TASK PROMPT ▸ Go line by line through the entries below and copy those containing the string "Salzburg".

[Extracted page text data]
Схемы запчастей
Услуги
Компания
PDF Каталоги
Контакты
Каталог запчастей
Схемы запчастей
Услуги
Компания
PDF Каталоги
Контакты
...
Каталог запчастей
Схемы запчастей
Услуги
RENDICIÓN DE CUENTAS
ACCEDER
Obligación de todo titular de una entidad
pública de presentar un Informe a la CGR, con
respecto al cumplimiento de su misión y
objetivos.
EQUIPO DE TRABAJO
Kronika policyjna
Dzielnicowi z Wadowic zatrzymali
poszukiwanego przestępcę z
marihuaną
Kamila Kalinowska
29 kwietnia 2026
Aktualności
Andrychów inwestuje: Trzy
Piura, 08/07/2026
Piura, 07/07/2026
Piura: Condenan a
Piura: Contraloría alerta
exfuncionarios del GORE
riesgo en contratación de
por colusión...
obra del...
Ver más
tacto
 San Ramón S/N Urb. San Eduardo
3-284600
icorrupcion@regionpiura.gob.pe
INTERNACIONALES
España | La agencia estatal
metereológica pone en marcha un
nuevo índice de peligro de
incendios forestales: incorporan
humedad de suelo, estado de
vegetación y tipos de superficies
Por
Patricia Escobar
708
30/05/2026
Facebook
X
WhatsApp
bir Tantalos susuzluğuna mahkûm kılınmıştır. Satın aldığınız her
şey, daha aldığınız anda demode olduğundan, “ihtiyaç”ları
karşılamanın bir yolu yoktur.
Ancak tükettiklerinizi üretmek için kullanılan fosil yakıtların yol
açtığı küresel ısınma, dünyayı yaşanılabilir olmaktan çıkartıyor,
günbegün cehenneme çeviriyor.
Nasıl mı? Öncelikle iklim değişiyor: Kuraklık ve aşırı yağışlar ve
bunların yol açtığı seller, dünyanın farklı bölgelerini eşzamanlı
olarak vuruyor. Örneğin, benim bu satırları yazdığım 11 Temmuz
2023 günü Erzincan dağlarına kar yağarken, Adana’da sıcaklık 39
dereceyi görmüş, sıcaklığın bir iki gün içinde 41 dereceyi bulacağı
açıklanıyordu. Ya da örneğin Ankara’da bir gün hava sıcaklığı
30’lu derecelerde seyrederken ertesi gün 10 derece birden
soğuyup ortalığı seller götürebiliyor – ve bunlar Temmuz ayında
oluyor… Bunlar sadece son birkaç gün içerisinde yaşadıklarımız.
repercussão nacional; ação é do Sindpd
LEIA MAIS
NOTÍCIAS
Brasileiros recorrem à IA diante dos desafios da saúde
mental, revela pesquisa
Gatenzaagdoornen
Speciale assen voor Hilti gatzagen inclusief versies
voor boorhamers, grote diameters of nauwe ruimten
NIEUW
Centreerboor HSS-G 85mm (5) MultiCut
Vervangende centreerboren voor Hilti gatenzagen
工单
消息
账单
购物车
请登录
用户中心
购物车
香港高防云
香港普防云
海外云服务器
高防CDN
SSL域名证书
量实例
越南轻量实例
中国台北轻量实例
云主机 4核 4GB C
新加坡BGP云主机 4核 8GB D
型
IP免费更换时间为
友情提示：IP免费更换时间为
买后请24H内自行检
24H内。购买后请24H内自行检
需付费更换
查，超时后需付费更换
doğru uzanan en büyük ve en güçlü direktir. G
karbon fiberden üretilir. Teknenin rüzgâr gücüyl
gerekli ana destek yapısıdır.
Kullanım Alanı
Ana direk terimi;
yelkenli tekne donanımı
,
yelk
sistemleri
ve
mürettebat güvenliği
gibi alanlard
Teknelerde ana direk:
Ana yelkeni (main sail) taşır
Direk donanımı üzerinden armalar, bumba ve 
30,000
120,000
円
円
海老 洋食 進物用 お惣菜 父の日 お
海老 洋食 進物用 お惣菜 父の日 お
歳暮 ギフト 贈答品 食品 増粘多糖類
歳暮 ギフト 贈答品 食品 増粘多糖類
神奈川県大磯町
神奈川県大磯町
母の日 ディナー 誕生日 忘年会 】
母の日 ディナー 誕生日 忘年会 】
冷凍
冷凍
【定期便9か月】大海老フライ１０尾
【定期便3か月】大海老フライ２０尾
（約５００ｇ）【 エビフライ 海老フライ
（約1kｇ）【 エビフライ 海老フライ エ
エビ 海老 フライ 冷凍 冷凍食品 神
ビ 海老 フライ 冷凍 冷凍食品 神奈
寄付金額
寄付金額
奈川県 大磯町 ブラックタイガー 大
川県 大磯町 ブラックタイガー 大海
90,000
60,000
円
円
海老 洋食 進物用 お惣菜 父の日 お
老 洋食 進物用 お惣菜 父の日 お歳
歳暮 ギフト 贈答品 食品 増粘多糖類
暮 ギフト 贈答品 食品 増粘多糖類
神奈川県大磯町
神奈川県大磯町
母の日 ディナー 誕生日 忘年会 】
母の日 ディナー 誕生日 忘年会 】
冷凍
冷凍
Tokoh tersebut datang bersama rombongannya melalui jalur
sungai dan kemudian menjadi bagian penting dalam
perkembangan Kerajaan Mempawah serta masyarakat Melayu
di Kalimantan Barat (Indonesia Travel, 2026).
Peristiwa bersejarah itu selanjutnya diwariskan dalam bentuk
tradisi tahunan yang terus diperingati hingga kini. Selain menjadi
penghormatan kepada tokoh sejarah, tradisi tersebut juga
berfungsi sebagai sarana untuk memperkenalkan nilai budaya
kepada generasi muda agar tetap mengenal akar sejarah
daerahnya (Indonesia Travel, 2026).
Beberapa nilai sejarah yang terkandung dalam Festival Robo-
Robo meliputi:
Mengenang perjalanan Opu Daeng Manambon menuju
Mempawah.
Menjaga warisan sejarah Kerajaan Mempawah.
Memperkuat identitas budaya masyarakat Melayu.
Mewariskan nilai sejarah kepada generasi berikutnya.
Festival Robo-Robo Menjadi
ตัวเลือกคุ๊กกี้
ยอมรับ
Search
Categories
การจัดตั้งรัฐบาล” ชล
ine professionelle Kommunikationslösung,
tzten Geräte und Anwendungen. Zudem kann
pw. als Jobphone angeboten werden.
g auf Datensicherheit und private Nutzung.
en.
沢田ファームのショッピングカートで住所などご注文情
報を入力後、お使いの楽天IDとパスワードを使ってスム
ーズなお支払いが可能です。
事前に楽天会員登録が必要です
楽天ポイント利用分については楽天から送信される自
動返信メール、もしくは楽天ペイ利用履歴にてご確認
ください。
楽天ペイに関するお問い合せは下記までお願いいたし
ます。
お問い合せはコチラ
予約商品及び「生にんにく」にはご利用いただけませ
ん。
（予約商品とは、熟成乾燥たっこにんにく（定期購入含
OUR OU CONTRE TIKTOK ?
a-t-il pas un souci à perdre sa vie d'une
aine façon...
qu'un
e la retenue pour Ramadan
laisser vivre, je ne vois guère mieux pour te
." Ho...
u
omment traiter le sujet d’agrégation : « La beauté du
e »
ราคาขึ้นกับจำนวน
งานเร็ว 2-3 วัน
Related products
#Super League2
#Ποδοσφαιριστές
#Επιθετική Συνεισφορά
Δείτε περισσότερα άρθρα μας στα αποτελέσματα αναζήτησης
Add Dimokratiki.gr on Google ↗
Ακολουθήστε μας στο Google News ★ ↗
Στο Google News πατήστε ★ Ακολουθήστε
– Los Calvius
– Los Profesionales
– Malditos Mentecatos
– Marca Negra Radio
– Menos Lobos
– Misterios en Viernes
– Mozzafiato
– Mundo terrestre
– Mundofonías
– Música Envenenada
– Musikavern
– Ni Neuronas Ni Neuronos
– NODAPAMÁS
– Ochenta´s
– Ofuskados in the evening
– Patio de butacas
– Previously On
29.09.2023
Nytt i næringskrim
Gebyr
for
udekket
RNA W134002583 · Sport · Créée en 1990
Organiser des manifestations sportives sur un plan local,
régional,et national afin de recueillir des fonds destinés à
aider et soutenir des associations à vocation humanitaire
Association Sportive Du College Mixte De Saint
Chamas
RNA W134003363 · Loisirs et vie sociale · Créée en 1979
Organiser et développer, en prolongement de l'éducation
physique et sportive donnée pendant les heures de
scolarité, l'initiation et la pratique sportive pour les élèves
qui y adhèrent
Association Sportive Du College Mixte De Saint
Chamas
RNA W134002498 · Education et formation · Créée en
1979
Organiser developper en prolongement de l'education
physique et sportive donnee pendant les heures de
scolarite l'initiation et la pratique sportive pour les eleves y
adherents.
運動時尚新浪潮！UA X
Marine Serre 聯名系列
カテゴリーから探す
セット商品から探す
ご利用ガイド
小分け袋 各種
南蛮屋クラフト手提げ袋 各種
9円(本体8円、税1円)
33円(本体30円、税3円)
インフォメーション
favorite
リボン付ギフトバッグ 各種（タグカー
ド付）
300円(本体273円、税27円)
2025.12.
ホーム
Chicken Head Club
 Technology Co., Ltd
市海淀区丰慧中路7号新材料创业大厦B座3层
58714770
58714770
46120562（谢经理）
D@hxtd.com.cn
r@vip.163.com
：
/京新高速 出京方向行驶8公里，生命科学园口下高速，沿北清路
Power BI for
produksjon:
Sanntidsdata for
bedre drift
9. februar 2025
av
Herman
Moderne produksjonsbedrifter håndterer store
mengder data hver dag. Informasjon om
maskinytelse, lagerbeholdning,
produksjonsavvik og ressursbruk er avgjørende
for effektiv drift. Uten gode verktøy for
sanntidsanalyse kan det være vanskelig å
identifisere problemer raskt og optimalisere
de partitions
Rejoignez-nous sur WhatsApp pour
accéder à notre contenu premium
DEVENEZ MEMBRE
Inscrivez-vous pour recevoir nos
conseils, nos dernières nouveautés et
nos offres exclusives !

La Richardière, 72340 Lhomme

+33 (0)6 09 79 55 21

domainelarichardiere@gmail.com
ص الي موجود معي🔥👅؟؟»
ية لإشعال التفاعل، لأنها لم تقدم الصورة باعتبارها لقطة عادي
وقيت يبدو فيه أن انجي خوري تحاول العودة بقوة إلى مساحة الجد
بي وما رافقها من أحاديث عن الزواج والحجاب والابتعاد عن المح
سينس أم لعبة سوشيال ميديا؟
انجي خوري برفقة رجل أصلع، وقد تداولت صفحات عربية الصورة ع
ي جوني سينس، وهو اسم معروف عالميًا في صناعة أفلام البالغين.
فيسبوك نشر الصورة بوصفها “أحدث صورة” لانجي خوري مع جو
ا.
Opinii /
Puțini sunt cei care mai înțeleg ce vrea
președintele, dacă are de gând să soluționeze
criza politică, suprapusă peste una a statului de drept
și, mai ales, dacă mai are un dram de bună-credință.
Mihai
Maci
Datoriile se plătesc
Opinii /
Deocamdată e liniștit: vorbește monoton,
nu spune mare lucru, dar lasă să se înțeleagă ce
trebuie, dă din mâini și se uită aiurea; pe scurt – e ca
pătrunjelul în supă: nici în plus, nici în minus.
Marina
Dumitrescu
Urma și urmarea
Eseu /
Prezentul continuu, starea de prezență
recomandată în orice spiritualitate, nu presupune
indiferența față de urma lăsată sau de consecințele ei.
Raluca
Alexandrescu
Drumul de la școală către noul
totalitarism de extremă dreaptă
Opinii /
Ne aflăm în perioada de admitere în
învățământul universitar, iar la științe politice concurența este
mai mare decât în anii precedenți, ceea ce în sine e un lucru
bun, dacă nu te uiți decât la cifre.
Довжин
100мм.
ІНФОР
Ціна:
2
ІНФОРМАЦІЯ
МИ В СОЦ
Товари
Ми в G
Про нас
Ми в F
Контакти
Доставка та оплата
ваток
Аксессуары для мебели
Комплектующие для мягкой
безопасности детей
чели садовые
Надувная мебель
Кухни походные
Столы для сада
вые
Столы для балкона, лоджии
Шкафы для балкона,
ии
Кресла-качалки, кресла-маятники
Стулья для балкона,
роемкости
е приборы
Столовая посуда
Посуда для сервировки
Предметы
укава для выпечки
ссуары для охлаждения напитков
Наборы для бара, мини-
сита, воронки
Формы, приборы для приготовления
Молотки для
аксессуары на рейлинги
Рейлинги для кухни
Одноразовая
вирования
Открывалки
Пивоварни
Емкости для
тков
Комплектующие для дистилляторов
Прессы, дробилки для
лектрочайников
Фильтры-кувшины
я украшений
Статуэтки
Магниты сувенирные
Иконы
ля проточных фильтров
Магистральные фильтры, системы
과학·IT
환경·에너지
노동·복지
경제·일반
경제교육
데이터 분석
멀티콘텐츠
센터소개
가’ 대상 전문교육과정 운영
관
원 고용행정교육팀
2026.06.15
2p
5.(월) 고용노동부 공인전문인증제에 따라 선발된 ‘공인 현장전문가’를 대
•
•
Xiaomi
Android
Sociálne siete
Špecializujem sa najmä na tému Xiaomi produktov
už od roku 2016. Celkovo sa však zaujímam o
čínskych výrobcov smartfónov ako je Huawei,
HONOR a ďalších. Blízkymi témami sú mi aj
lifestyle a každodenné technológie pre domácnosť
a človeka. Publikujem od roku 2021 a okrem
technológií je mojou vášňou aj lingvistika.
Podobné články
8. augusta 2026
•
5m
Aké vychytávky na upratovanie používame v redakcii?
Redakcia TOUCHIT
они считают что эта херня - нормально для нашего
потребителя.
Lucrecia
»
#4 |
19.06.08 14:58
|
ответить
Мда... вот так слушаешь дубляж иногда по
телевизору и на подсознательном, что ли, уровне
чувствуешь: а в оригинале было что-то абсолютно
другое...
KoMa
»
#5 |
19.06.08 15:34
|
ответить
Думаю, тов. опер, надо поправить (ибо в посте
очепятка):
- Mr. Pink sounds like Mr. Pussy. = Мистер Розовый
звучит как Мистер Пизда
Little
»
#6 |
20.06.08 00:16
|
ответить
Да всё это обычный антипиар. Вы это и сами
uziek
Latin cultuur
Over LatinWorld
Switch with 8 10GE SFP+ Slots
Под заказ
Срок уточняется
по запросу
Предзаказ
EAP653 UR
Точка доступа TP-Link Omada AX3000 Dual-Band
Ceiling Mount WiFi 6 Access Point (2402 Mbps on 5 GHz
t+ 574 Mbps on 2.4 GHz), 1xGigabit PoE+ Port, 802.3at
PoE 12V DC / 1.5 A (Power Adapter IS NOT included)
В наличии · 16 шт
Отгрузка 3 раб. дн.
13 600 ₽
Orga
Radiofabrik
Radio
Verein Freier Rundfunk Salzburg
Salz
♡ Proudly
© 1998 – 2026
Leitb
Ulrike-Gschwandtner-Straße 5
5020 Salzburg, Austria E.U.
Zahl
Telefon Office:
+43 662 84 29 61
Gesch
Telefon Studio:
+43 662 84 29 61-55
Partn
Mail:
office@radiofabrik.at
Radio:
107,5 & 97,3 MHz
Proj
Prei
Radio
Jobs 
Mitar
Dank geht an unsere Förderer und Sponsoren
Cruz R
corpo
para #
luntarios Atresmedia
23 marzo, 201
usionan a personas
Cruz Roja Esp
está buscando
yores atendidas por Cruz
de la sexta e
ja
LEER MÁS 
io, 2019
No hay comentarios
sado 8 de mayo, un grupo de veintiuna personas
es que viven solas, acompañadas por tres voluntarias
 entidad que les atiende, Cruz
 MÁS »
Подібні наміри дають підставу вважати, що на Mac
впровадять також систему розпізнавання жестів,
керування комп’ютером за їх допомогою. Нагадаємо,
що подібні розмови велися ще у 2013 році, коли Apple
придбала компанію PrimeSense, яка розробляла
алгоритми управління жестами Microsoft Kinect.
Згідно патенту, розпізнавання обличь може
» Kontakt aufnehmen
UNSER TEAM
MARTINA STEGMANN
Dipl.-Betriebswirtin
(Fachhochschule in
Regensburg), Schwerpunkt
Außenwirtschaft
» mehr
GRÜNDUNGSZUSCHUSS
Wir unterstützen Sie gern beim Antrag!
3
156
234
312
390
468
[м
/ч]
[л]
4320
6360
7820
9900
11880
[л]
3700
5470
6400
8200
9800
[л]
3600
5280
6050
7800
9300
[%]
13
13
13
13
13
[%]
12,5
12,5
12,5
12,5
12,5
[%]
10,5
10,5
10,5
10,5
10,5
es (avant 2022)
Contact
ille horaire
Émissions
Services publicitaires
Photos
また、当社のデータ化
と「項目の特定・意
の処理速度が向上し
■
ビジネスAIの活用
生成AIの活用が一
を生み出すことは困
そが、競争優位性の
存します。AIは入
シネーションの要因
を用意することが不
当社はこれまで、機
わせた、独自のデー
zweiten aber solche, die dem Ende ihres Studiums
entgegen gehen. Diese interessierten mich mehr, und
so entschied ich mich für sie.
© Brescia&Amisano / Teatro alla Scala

REPLY TO THE TASK ▸
Verein Freier Rundfunk Salzburg
5020 Salzburg, Austria E.U.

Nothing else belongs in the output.